Interstellar: Using Halide’s Scheduling Language to Analyze DNN Accelerators

Publication:

ASPLOS‘20

Problem to solve:

To help understand and further improve the DNN accelerators, the space of all accelerators can be formally specified by how they transform (block, reorder and parallelize) the loop nest because all the hardware designs perform the same computation, i.e., a seven-level loop nest for convolution. This paper uses this insight to create a formal taxonomy of DNN accelerators that expresses design choices as different loop transformations.

Major contribution:

  1. This paper introduces a systematic approach to precisely and concisely describe the design space of DNN accelerators as schedules of loop transformations.

  2. Shows that both the micro-architectures and dataflow mappings for existing DNN accelerators can be expressed as schedules of a Halide program, and extends the Halide schedule language and the Halide compiler to produce different hardware designs in the space of dense DNN accelerators.
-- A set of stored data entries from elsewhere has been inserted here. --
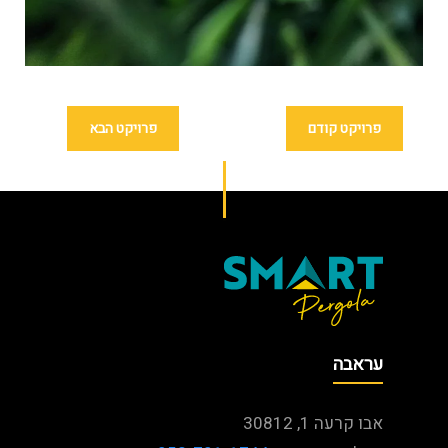
פרויקט קודם
פרויקט הבא
עראבה
אבו קרעה 1, 30812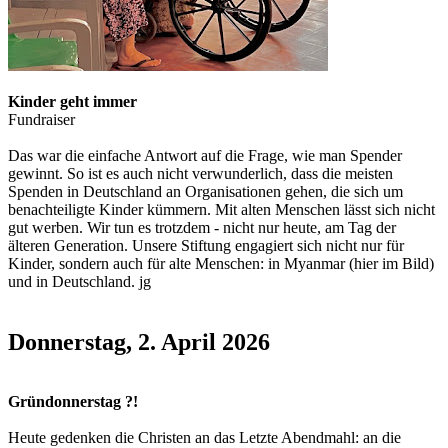
Kinder geht immer
Fundraiser
Das war die einfache Antwort auf die Frage, wie man Spender
gewinnt. So ist es auch nicht verwunderlich, dass die meisten
Spenden in Deutschland an Organisationen gehen, die sich um
benachteiligte Kinder kümmern. Mit alten Menschen lässt sich nicht
gut werben. Wir tun es trotzdem - nicht nur heute, am Tag der
älteren Generation. Unsere Stiftung engagiert sich nicht nur für
Kinder, sondern auch für alte Menschen: in Myanmar (hier im Bild)
und in Deutschland. jg
Donnerstag, 2. April 2026
Gründonnerstag ?!
Heute gedenken die Christen an das Letzte Abendmahl: an die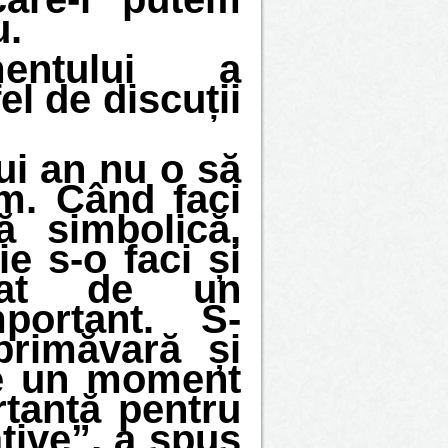
u.
mentului a
el de discuții
ui an nu o să
m. Când faci
ă simbolică,
e s-o faci și
egat de un
portant. S-
primăvară și
ie un moment
rtantă pentru
ative”, a spus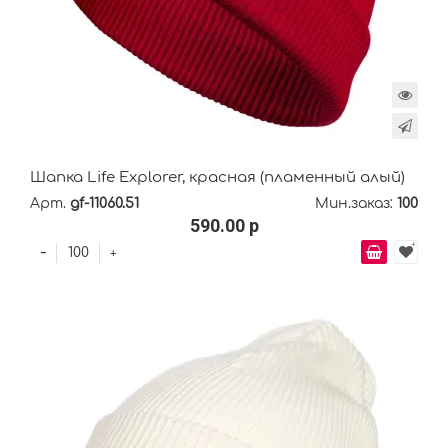
Шапка Life Explorer, красная (пламенный алый)
Арт.
gf-11060.51
Мин.заказ:
100
590.00 р
-
+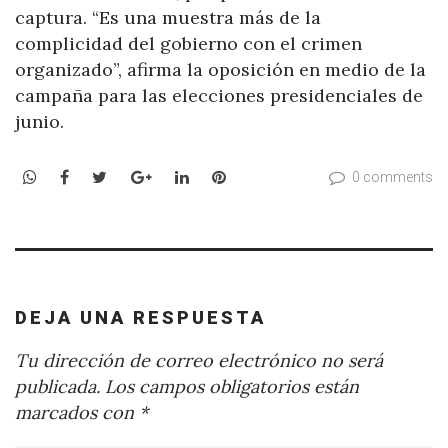
captura.
“Es una muestra más de la
complicidad del gobierno con el crimen
organizado”, afirma la oposición en medio de la
campaña para las elecciones presidenciales de
junio.
WhatsApp
Facebook
Twitter
Google+
LinkedIn
Pinterest
0 comments
DEJA UNA RESPUESTA
Tu dirección de correo electrónico no será
publicada.
Los campos obligatorios están
marcados con
*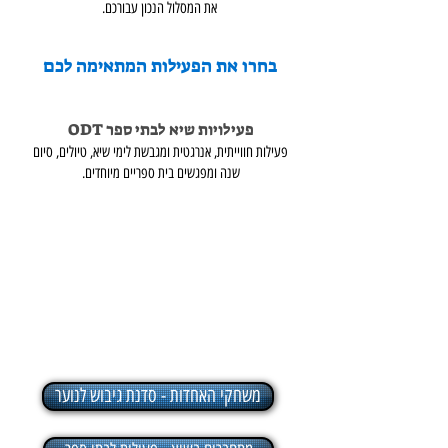
את המסלול הנכון עבורכם.
בחרו את הפעילות המתאימה לכם
פעילויות שיא לבתי ספר ODT
פעילות חווייתית, אנרגטית ומגבשת לימי שיא, טיולים, סיום
שנה ומפגשים בית ספריים מיוחדים.
משחקי האחדות - סדנת גיבוש לנוער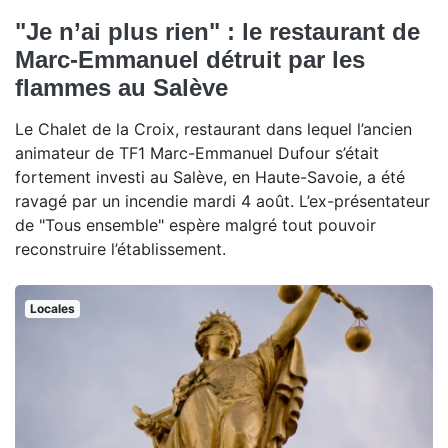
"Je n’ai plus rien" : le restaurant de
Marc-Emmanuel détruit par les
flammes au Salève
Le Chalet de la Croix, restaurant dans lequel l’ancien
animateur de TF1 Marc-Emmanuel Dufour s’était
fortement investi au Salève, en Haute-Savoie, a été
ravagé par un incendie mardi 4 août. L’ex-présentateur
de "Tous ensemble" espère malgré tout pouvoir
reconstruire l’établissement.
Locales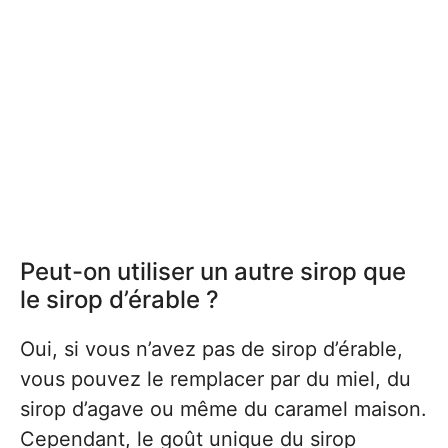
Peut-on utiliser un autre sirop que
le sirop d’érable ?
Oui, si vous n’avez pas de sirop d’érable,
vous pouvez le remplacer par du miel, du
sirop d’agave ou même du caramel maison.
Cependant, le goût unique du sirop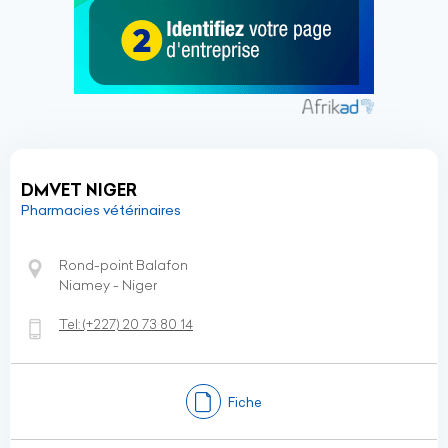
DMVET NIGER
Pharmacies vétérinaires
Rond-point Balafon
Niamey - Niger
Tel:
(+227)
20 73 80 14
Fiche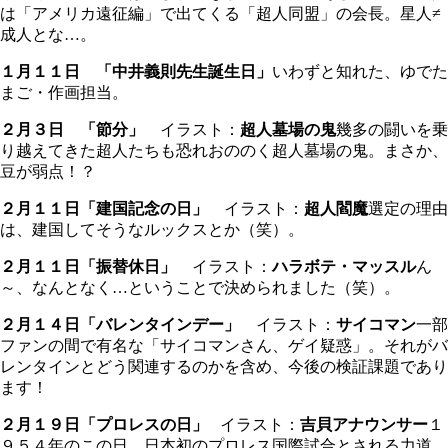
は「アメリカ遠征編」で出てくる「超人同盟」の会長。星人≠
成人とな…。
１月１１日 「中井義則先生誕生日」
いわずと知れた、ゆでた
まご・作画担当。
２月３日 「節分」
イラスト：
超人墓場の鬼
幾多の闘いを乗
り越えてきた超人たちも恐れおののく超人墓場の鬼。まさか、
豆が弱点！？
２月１１日「建国記念の日」
イラスト：
超人閻魔
選定の理由
は、建国してそうなルックスとか（笑）。
２月１１日「振替休日」
イラスト：
ハラボテ・マッスル
ん
～、なんとなく…ということで決められました（笑）。
２月１４日「バレンタインデー」
イラスト：
サイコマン
一部
ファンの間で有名な「サイコマンさん、ゲイ疑惑」。それがバ
レンタインとどう関連するのかを含め、今後の検証課題であり
ます！
２月１９日「プロレスの日」
イラスト：
吉貝アナウンサー
１
９５４年のこの日、日本初のプロレス国際試合とされる力道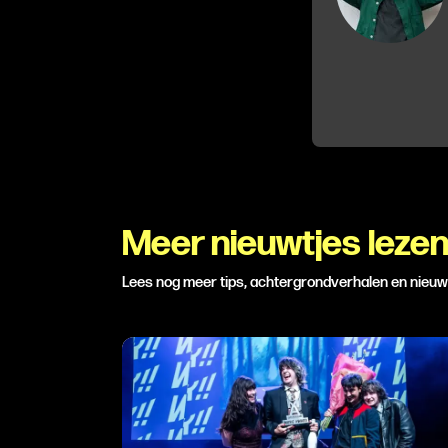
Meer nieuwtjes leze
Lees nog meer tips, achtergrondverhalen en nieu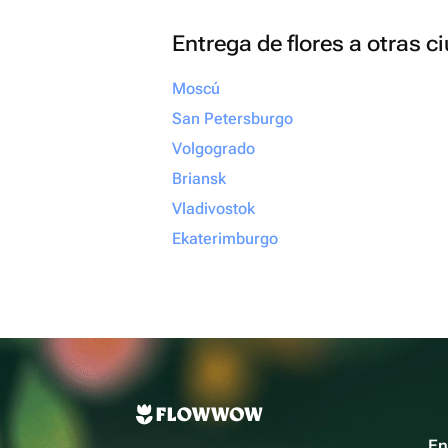
Entrega de flores a otras 
Moscú
San Petersburgo
Volgogrado
Briansk
Vladivostok
Ekaterimburgo
En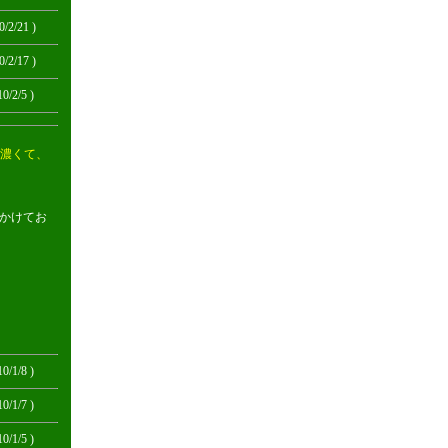
0/2/21 )
0/2/17 )
10/2/5 )
濃くて、
かけてお
10/1/8 )
10/1/7 )
10/1/5 )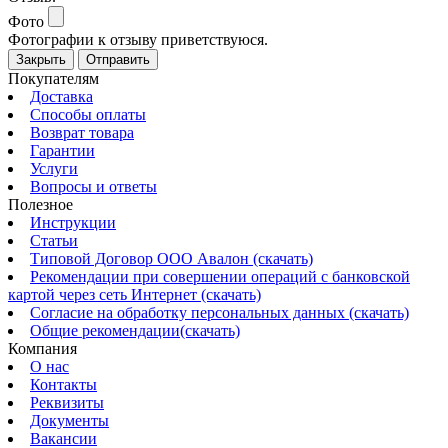
Фото
Фотографии к отзыву приветствуюся.
Закрыть
Отправить
Покупателям
Доставка
Способы оплаты
Возврат товара
Гарантии
Услуги
Вопросы и ответы
Полезное
Инструкции
Статьи
Типовой Договор ООО Авалон (скачать)
Рекомендации при совершении операций с банковской
картой через сеть Интернет (скачать)
Согласие на обработку персональных данных (скачать)
Общие рекомендации(скачать)
Компания
О нас
Контакты
Реквизиты
Документы
Вакансии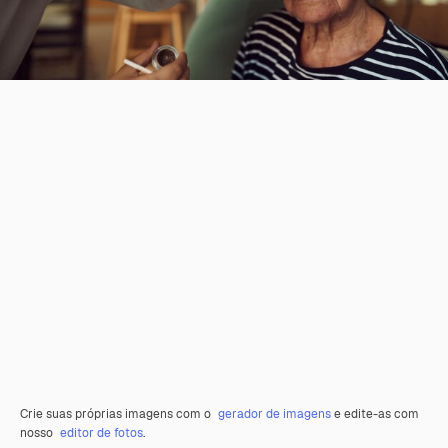
Crie suas próprias imagens com o
gerador de imagens
e edite-as com
nosso
editor de fotos
.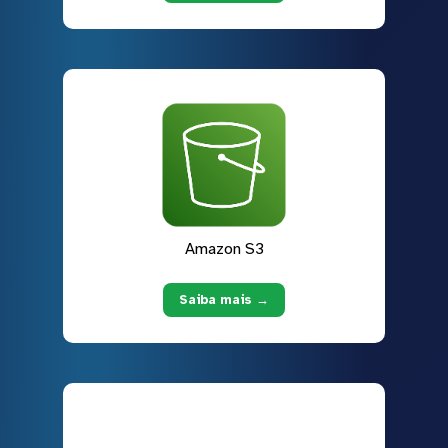
Amazon S3
Saiba mais →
  3. Creates a tool to optimize the memory hierarchy, which is more important than the choice of dataflow, achieving a 1.8X to 4.2X energy improvement for CNNs, LSTMs, and MLPs.

Lessons learnt:

Our results using Halide and the optimization framework show, with proper loop blocking, many dataflow choices can achieve similar and close-to-optimal energy efficiency. This large number of “optimal” solutions results from the fact that operands in most convolutional layers in DNNs have high reuse rates so, as long as properly blocked, most data references occur locally. Tailoring the loop blocking to each architecture is key; the blocking approach is usually more critical than the dataflow choice.